Have you seen those photos of cakes that totally look like something else? A pickle, an onion, a coffee cup, a hand . . . it is bizarre. It messes with your head because the photos totally look like one thing and then they are cut open to reveal that they are in fact, a cake. Click Here to See
These photos are a good reminder that things are not always what they seem. What looks like calm, can sometimes cover seething resentments underneath the surface. What looks like conflict can sometimes be a healthy and productive exchange of ideas. What looks like objective hiring, might be biased exclusion. And what looks like fair evaluations, might in fact be subjective assessments.
What we see is interpreted based on past learnings, understandings, experiences and practices. If we have learned that it is important to be nice at all times, then we take the harmony at face value because that is what we want to see. If we are conflict avoidant, then any spirited difference of opinion will scare us. If our understanding is that the best person for the job most likely will look and think like us, then our bias feels objective.
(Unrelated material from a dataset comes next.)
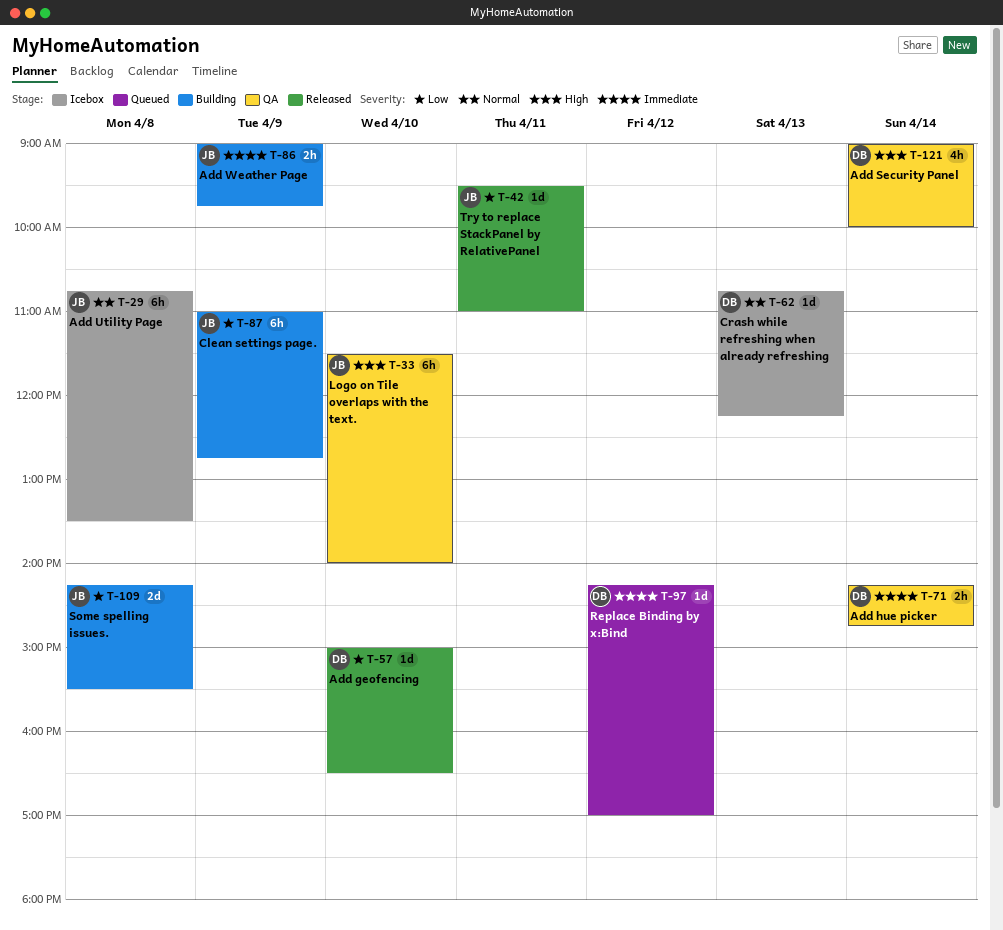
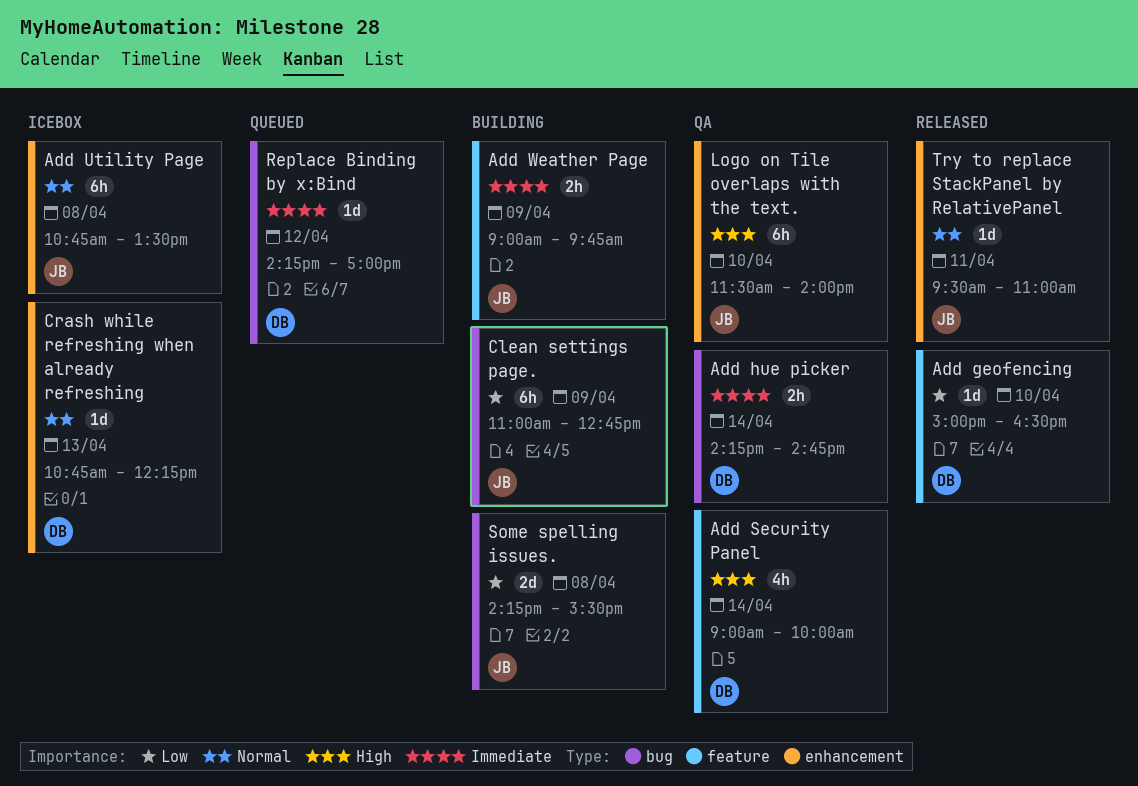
Try to replace StackPanel by RelativePanel, priority: Low -> Normal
And if our evaluation practices depend on individual assessments, then there is a good chance that subjectivity is interfering with our intention to be fair.
In addition to our individual interpretations, there is a very good chance that our unquestioned work practices are rooted in white supremacy values like perfectionism, urgency, either/or thinking and competition. If we do not question what we see and do, we will replicate oppressive behaviors, thoughts, and practices.
It can be difficult to catch our interpretations; they are quick and quiet. Here are a few tools I try to carry in my metaphorical toolbox:
- What if I I’m wrong about what I am seeing/doing?
- How else could this be interpreted?
- Does this practice support openness and equity?
- Is there a way I can test my interpretation?
Asking these questions does not guarantee that I will unlearn misguided interpretations, but it can open the door to questioning what has not yet been questioned. And eventually, it can open the door to a healthier and more equitable workplace.
A cake disguised as a pickle is a fun and playful deception but in the workplace we must root out the practices that look fine on the surface but are poisoning our efforts to be a thriving and value-driven workplace.